Enquiries and engagement: There continue to be many opportunities for engagement with other organisations and, sadly, often too little time to take them up. Such enquiries have come from East Hill near Frome, Haugh Farm, Chesterblade Hills and as already mentioned from Southmead Hospital and South Glos. Council.
Wider Countryside Butterfly Scheme (WCBS): Penny Wills has done this job for a couple of years and is stopping. Thank you to her for all her efforts. This means we need a new champion. Squares have been chosen at random across the County and there are available squares seeking recorders. See website ( https://www.somersetbutterflies.org.uk/wcbs ) to sign up.
Transects: It looks like there might have been 81 transects walked in Somerset in 2021 though there are 15 or so that have yet to enter data. The 2020 season’s transect booklet is being worked on now and 2021’s will follow in the Spring in, I hope, a rather more timely manner. Entering data from transects before the end of October helps both the County recorder and the transect organiser and prompt responses to enquiries helps us deal with the tens of thousands of records in a reliable and consistent way.
Head Office and their New Strategy: HQ have developed a new strategy the headlines of which are to halve the number of threatened species of butterflies and moths, to improve the condition of 100 of the most important landscapes for butterflies and moths and to transform 100,00 wild spaces in the UK for people, butterflies, and moths.

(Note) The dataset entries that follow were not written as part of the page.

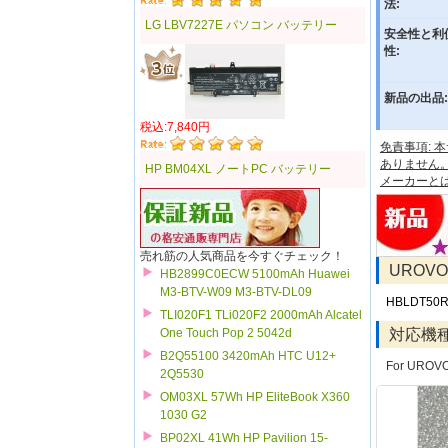
法:
LG LBV7227E パソコン バッテリー
安全性と利
性:
新品の出品:
税込:7,840円
免責事項:
ありません
HP BM04XL ノートPC バッテリー
メーカーと
売れ筋の人気商品を今すぐチェック！
UROV
HB2899C0ECW 5100mAh Huawei
M3-BTV-W09 M3-BTV-DL09
HBLDT50
TLI020F1 TLi020F2 2000mAh Alcatel
対応機
One Touch Pop 2 5042d
B2Q55100 3420mAh HTC U12+
For UROV
2Q5530
OM03XL 57Wh HP EliteBook X360
1030 G2
BP02XL 41Wh HP Pavilion 15-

The supporting plans are available on the BC website and has been shared with the Chairs of the country’s 31 local branches. It picks up on Nature Recovery Network strategies that are also being produced by the AONBs (about to become National Landscapes) and the Wildlife Trusts. While each expresses its strategies for its own organisation it is self-evident that cooperation across all these, and other land-owning organisations is essential for the Nature Recovery Network plans to deliver the Wildlife gains that they are all talking so enthusiastically about.

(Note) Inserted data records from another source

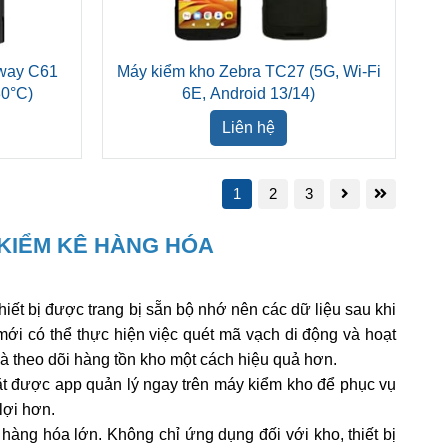
way C61
Máy kiểm kho Zebra TC27 (5G, Wi-Fi
30°C)
6E, Android 13/14)
Liên hệ
1
2
3
 KIỂM KÊ HÀNG HÓA
iết bị được trang bị sẵn bộ nhớ nên các dữ liệu sau khi
ới có thể thực hiện việc quét mã vạch di động và hoạt
và theo dõi hàng tồn kho một cách hiệu quả hơn.
ặt được app quản lý ngay trên máy kiểm kho để phục vụ
lợi hơn.
àng hóa lớn. Không chỉ ứng dụng đối với kho, thiết bị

The Branch Committee: I would like to thank all of the branch Committee for their varied contributions to the overall activity of the Branch. The Committee would like to welcome one or two members from Bristol if at all possible. We do welcome Nick Redman as the new treasurer and would like to thank John Andrews for his role as treasurer which he carried out for several years along with being Chair and Secretary! As a Branch Committee all we need now is a Chair so that if there is anyone with a wide range of butterfly interests willing to help develop the new strategies from BC HQ, the AONBs and the Somerset Wildlife Trust there is a role waiting for you.